━━━ Provided passage

Dolby AC3: Dolby AC3 is  probably the most common/popular multichannel format. Microsoft doesn't currently ship a Dolby AC3 Directshow decoder, although there are probably lots of third party companies that produce such a thing and there may be open source versions (google "ac3filter").

That's all I've got for now. Please let me know if you found this useful, if there were any errors, or if you have any questions.

Responses to comments (if I misunderstood anyone's question, please let me know):

1. How can I playback audio content simultaneously to both analog audio jacks and S/PDIF (Ianbing)

If I understand correctly, you're trying to play the same audio content over two connections simultaneously (one RCA analog audio jack, and one S/PDIF jack). Assuming that's correct:
- If your audio hardware can simultaneously send a single audio stream over both connections, have the audio driver handle it internally and just expose a single device at the waveapi level.
- If you have two separate pieces of audio hardware (one to handle analog, the other for S/PDIF), you'll need to split the PCM output of the decoder (using a Tee filter- I think there's one under public\directx\sdk\samples\dshow\filters\inftee) and hook both outputs of the tee to the wave renderer.

The latter design causes an additional problem because you'll need a way to tell each renderer which audio device to playback to. To do this, you'll need to hand-construct the graph, get pointers to each of the two audio render filters, and tell each wave renderer which device ID to play to. I don't believe I've ever tried this, but it should be possible by creating an IPropertyBag object (I think you'll have to roll-your-own, but it's not too difficult), setting the "WaveOutId" property to the ID you want to use, and pass that propertybag to the IPersistProperty interface on the wave renderer.

Your code would look something like this (sorry, I haven't compiled/tested this):

    // CPropertyBag is your implementation of the IPropertyBag interface.

    // We might have a public sample of this (search for cpropertybag.cpp), but I'm not sure

CPropertyBag PropertyBag;

// Setup your desired device ID

VARIANT var;

var.vt = VT_I4;

var.lVal = <desired device ID>;

// Write the desired ID to your property bag

PropBag.Write( L"WaveOutId", &var ));

    // Find the waveout renderer in the graph that you want to talk to...

    ...

 

    // QI for the IID_IPersistPropertyBag interface... something like this...

IPersistPropertyBag *pPersistPropertyBag = NULL;

pWaveOutFilter->QueryInterface(IID_IPersistPropertyBag, (void **)&pPersistPropertyBag);

    // Pass the property bag into the wave renderer

    pPersistPropertyBag->Load( &PropBag, NULL );

Deep inside the Load call, the waveout renderer will do something like this with the PropBag pointer you passed in:

    VARIANT var;
var.vt = VT_I4;
HRESULT hr = pPropBag->Read(L"WaveOutId", &var, 0);
if(SUCCEEDED(hr))
{
m_iWaveOutId = var.lVal;
}

━━━━━━

▸ What to work on:
1. For each statement about the DirectShow audio text, answer yes or no and quote the exact words from the text that settle it: (a) Microsoft currently ships a Dolby AC3 DirectShow decoder. (b) The author compiled and tested the example code. (c) With two separate pieces of audio hardware, the PCM output of the decoder has to be split.
2. Retype the part of the DirectShow audio text that runs from "Deep inside the" up to and including "if(SUCCEEDED(hr))".
The data that follows has no connection to the DirectShow audio text.

━━━ Collected material

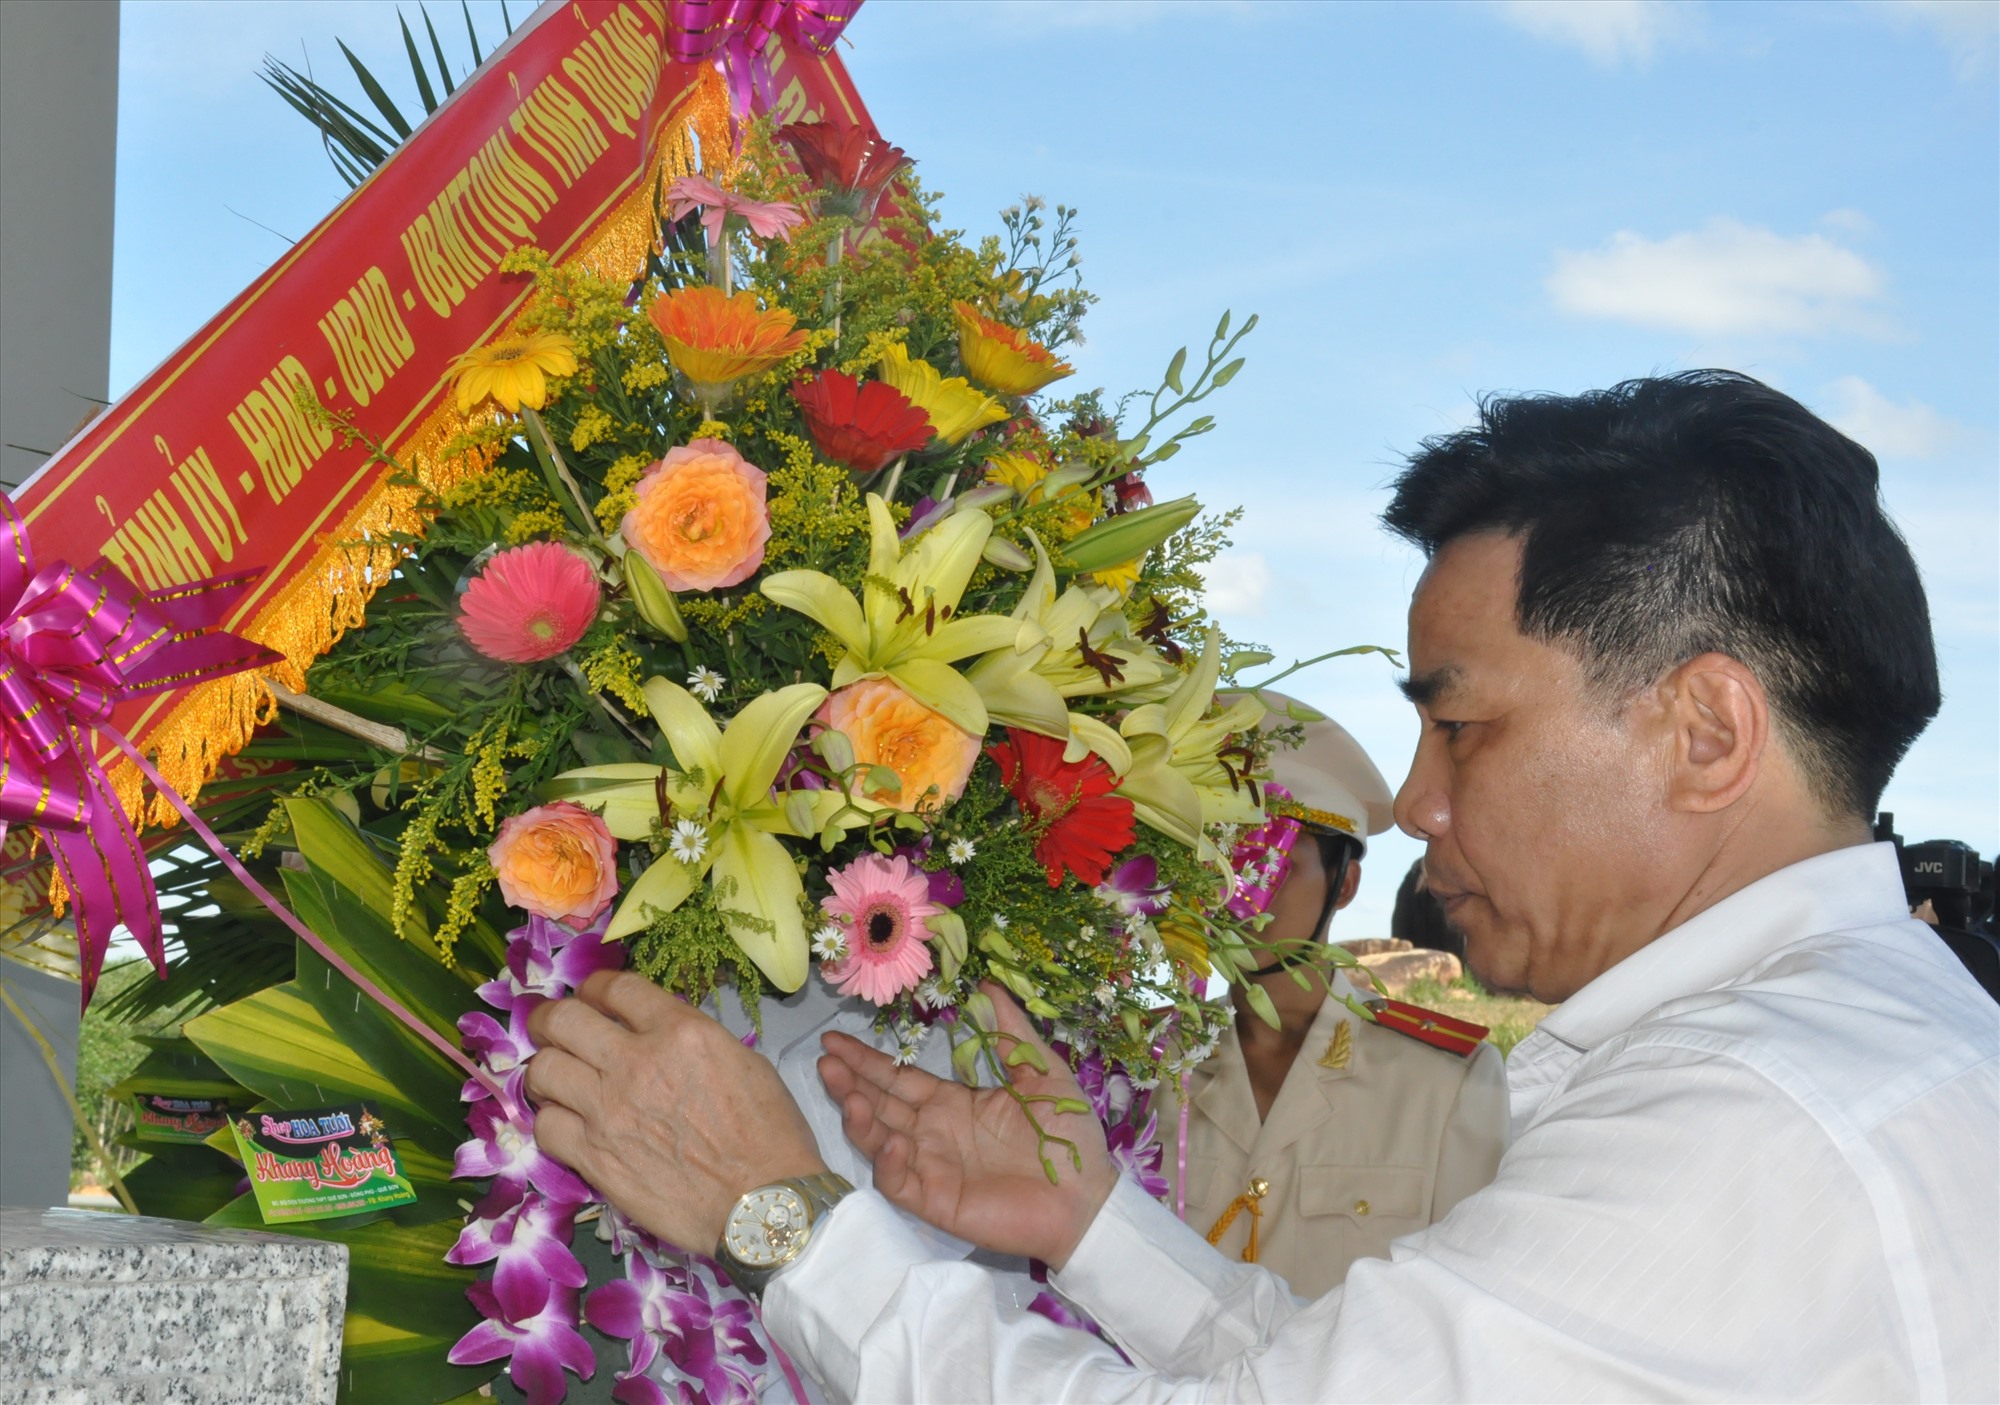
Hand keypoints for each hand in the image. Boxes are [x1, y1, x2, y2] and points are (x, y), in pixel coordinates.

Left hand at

━━━━━━

▸ Answers per task:
1.
(a) No: "Microsoft doesn't currently ship a Dolby AC3 Directshow decoder"
(b) No: "sorry, I haven't compiled/tested this"
(c) Yes: "you'll need to split the PCM output of the decoder"

2.
Deep inside the Load call, the waveout renderer will do something like this with the PropBag pointer you passed in:

    VARIANT var;
var.vt = VT_I4;
HRESULT hr = pPropBag->Read(L"WaveOutId", &var, 0);
if(SUCCEEDED(hr))